* Texto fornecido
↓

Segundo o fotógrafo Márcio Rebelo, ex-presidente da Associação Brasileira dos Fotógrafos de Publicidade (Abrafoto), hoje no Brasil existe um limite – não imposto legalmente, mas praticado no mercado – de dois anos para uso da imagem de modelos, porque os modelos brasileiros estão estourando no mercado internacional (vide Gisele Bündchen). “O sindicato de modelos e atores gosta de limitar o tempo de uso da foto por dois anos”, conta Rebelo. “Eu uso meus amigos modelos. Ponho eles no casting da produção e faço uma negociação quando vou produzir fotos”, conta.
Bancos de Imagens – A Kino Fotoarquivo possui imagens de pessoas em seu acervo, mas todas licenciadas. “Temos uma preocupação em preservar a pessoa e a nossa posição no mercado. Só recebemos fotos com a LUI (Licença de Uso da Imagem), a autorização assinada”, diz Ivania Santana, sócia da Kino, que comercializa imagens dos índios bororos. “A remuneração aos bororos é feita por meio de um acordo com os salesianos, instalados próximos da tribo. Temos muito cuidado para que não ocorra o uso indevido das fotos”, afirma.
E dá um exemplo desse zelo: segundo conta, uma rede de cursinhos para vestibular quis usar a imagem de um índio com a cabeça raspada e pintada de vermelho para destiná-la a uma campanha cuja frase resumia “Nós somos bicho”. “Não podemos permitir. Primeiro porque índio não é bicho. Segundo, porque a cabeça raspada pintada de vermelho significa luto para os bororos”, diz Ivania.
Rostos estrangeiros – Já a Pulsar Imagens e Editora não trabalha com arquivo de pessoas. “Hoje, o acervo de fotos de pessoas no Brasil é pequeno porque quase não existe autorização. Os fotógrafos e o mercado só atentaram para o direito de uso da imagem há cerca de cinco anos. A prática da maior parte dos fotógrafos que constituem os bancos de imagem vem do fotojornalismo”, explica Laura Del Mar. Por isso, “no Brasil falta a nossa cara nos livros didáticos que falam de nossa etnia”, completa.
Segundo Laura, a Pulsar interrompeu a comercialização de imagens de pessoas por causa de uma ação que acabou em pizza. Uma foto de uma mulher falando ao orelhão na rua, com o rosto meio sombreado, deu origem à ação. “A mulher acionou a editora do livro que acionou a Pulsar. A editora pediu uma perícia, já que o rosto estava sombreado, e concluiu-se que a mulher da foto não era a mesma”, conta Laura. O blefe teve seus desdobramentos positivos para a Pulsar. Serviu de alerta para não mais usar imagens sem autorização.
QUANDO VAI PARA JUSTIÇA
Segundo Oliveira Filho, o mercado normalmente cumpre a lei. Até porque cerca de 80% dos litígios são solucionados antes da promoção da ação judicial. Mas a maioria das ações que se concretizam está concentrada no mercado de publicidade. São movidas principalmente por autores e pessoas fotografadas. No escritório de Oliveira, em São Paulo, atualmente há cerca de 800 ações relacionadas ao direito autoral na publicidade, reclamadas por agências concorrentes, autores de obras e titulares de imagens (pessoas retratadas).

↑

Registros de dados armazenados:
↓

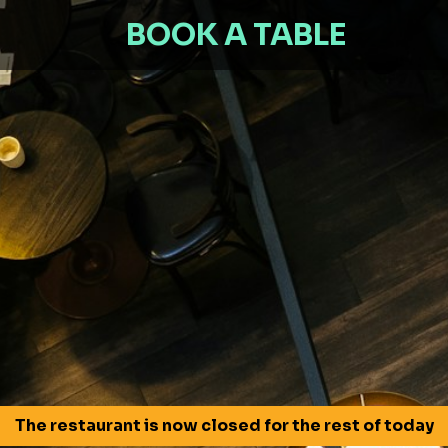
BOOK A TABLE
The restaurant is now closed for the rest of today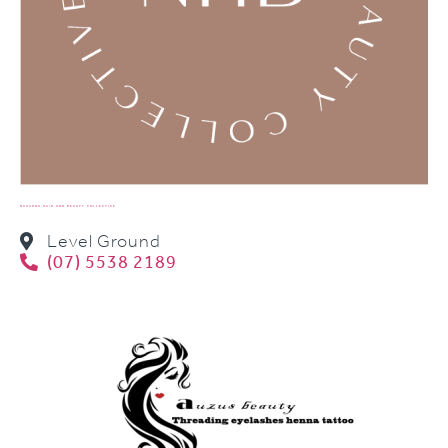
NAVARNA HAIR AND BEAUTY COLLECTIVE
Level Ground
(07) 5538 2189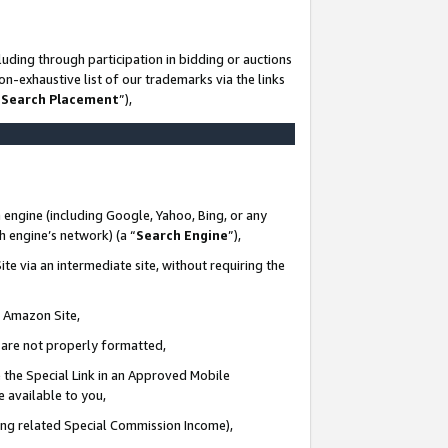
uding through participation in bidding or auctions
n-exhaustive list of our trademarks via the links
 Search Placement
”),
 engine (including Google, Yahoo, Bing, or any
ch engine’s network) (a “
Search Engine
”),
te via an intermediate site, without requiring the
n Amazon Site,
e are not properly formatted,
 the Special Link in an Approved Mobile
e available to you,
ding related Special Commission Income),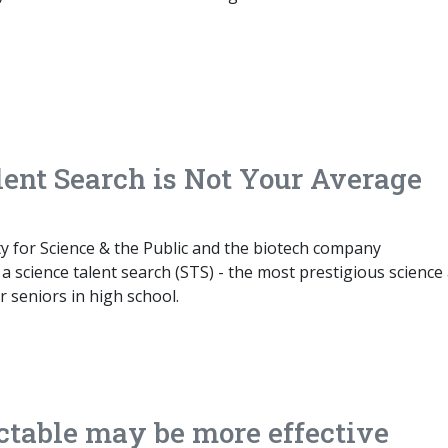
lent Search is Not Your Average
ty for Science & the Public and the biotech company
 science talent search (STS) - the most prestigious science
 seniors in high school.
table may be more effective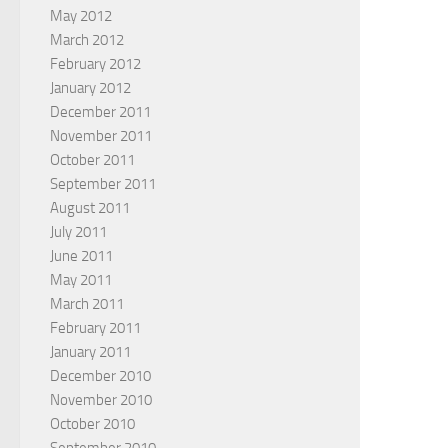
May 2012
March 2012
February 2012
January 2012
December 2011
November 2011
October 2011
September 2011
August 2011
July 2011
June 2011
May 2011
March 2011
February 2011
January 2011
December 2010
November 2010
October 2010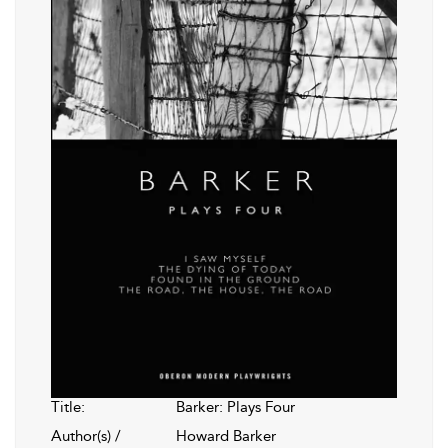
Title:
Barker: Plays Four
Author(s) /
Howard Barker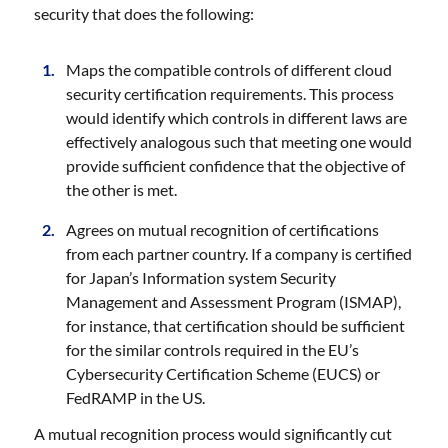
security that does the following:
Maps the compatible controls of different cloud
security certification requirements. This process
would identify which controls in different laws are
effectively analogous such that meeting one would
provide sufficient confidence that the objective of
the other is met.
Agrees on mutual recognition of certifications
from each partner country. If a company is certified
for Japan’s Information system Security
Management and Assessment Program (ISMAP),
for instance, that certification should be sufficient
for the similar controls required in the EU’s
Cybersecurity Certification Scheme (EUCS) or
FedRAMP in the US.
A mutual recognition process would significantly cut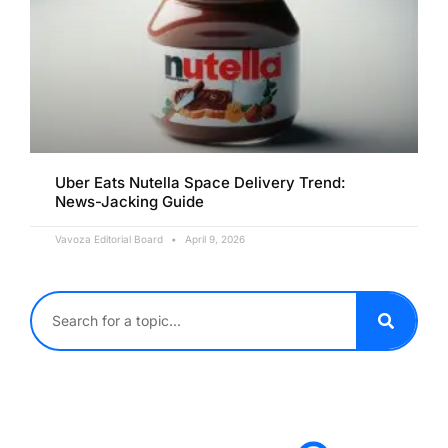
Uber Eats Nutella Space Delivery Trend:
News-Jacking Guide
Vavoza Editorial Board
April 9, 2026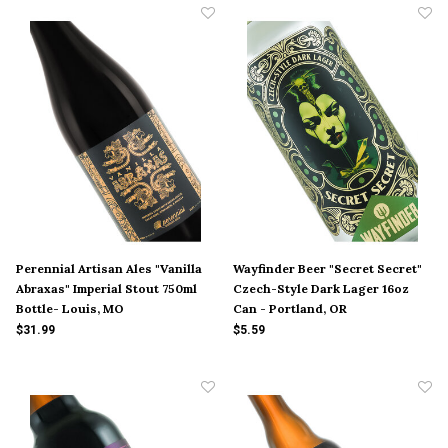
Perennial Artisan Ales "Vanilla
Wayfinder Beer "Secret Secret"
Abraxas" Imperial Stout 750ml
Czech-Style Dark Lager 16oz
Bottle- Louis, MO
Can - Portland, OR
$31.99
$5.59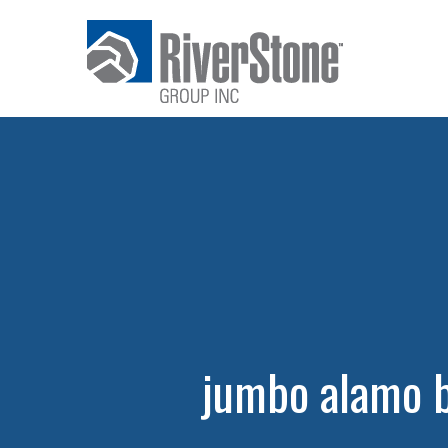
jumbo alamo 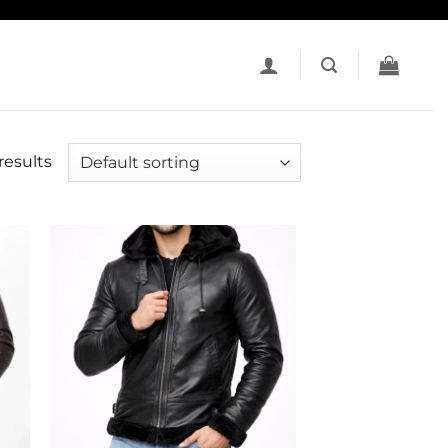
results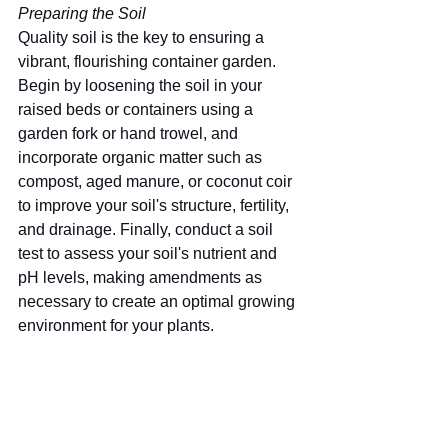
Preparing the Soil
Quality soil is the key to ensuring a 
vibrant, flourishing container garden. 
Begin by loosening the soil in your 
raised beds or containers using a 
garden fork or hand trowel, and 
incorporate organic matter such as 
compost, aged manure, or coconut coir 
to improve your soil's structure, fertility, 
and drainage. Finally, conduct a soil 
test to assess your soil's nutrient and 
pH levels, making amendments as 
necessary to create an optimal growing 
environment for your plants.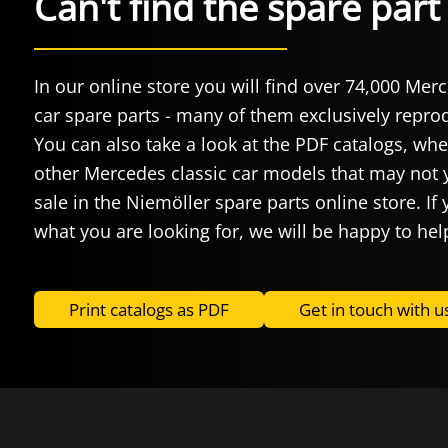
Can't find the spare par
In our online store you will find over 74,000 Mer
car spare parts - many of them exclusively repr
You can also take a look at the PDF catalogs, whe
other Mercedes classic car models that may not y
sale in the Niemöller spare parts online store. If 
what you are looking for, we will be happy to hel
Print catalogs as PDF
Get in touch with u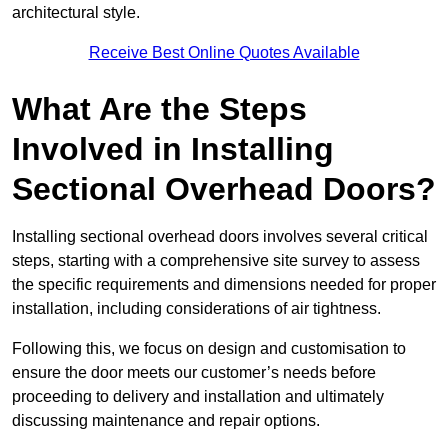
architectural style.
Receive Best Online Quotes Available
What Are the Steps
Involved in Installing
Sectional Overhead Doors?
Installing sectional overhead doors involves several critical
steps, starting with a comprehensive site survey to assess
the specific requirements and dimensions needed for proper
installation, including considerations of air tightness.
Following this, we focus on design and customisation to
ensure the door meets our customer’s needs before
proceeding to delivery and installation and ultimately
discussing maintenance and repair options.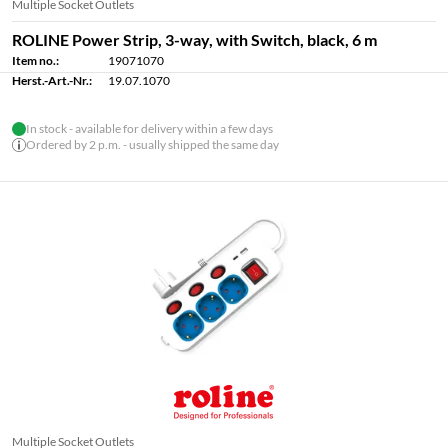
Multiple Socket Outlets
ROLINE Power Strip, 3-way, with Switch, black, 6 m
Item no.:
19071070
Herst.-Art.-Nr.:
19.07.1070
In stock - available for delivery within a few days
Ordered by 2 p.m. - usually shipped the same day
Multiple Socket Outlets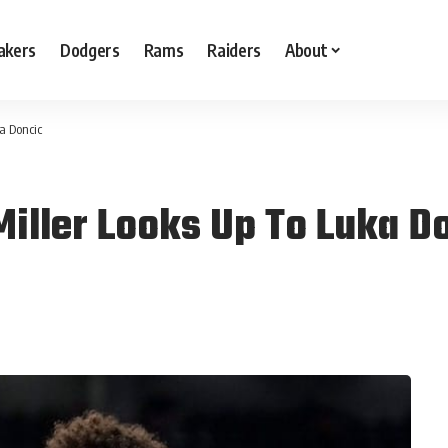
akers
Dodgers
Rams
Raiders
About
a Doncic
Miller Looks Up To Luka D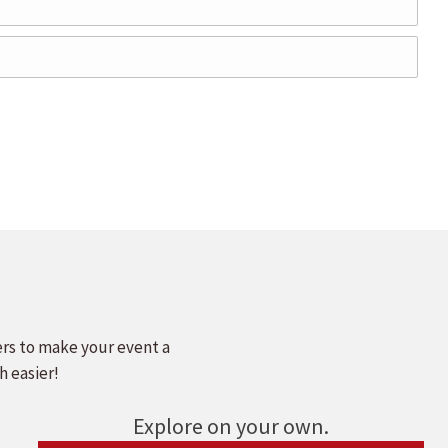
ers to make your event a
h easier!
Explore on your own.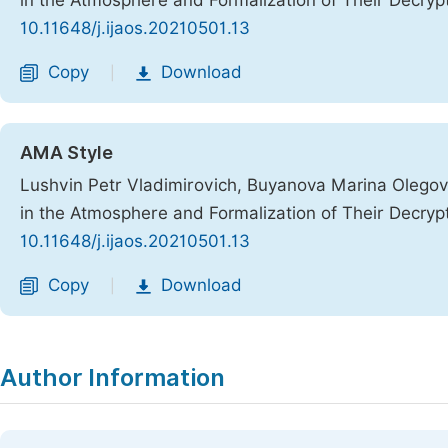
in the Atmosphere and Formalization of Their Decryp
10.11648/j.ijaos.20210501.13
Copy
Download
|
AMA Style
Lushvin Petr Vladimirovich, Buyanova Marina Olego
in the Atmosphere and Formalization of Their Decryp
10.11648/j.ijaos.20210501.13
Copy
Download
|
Author Information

↑

* Instruções do exercício
Copie, sem nenhuma alteração, o trecho do texto sobre direito de uso de imagem que vai de "QUANDO VAI PARA" até "imagens (pessoas retratadas).".

* Problema resolvido
QUANDO VAI PARA JUSTIÇA
Segundo Oliveira Filho, o mercado normalmente cumpre a lei. Até porque cerca de 80% dos litígios são solucionados antes da promoção da ação judicial. Mas a maioria das ações que se concretizam está concentrada no mercado de publicidade. São movidas principalmente por autores e pessoas fotografadas. No escritório de Oliveira, em São Paulo, atualmente há cerca de 800 ações relacionadas ao direito autoral na publicidade, reclamadas por agências concorrentes, autores de obras e titulares de imagens (pessoas retratadas).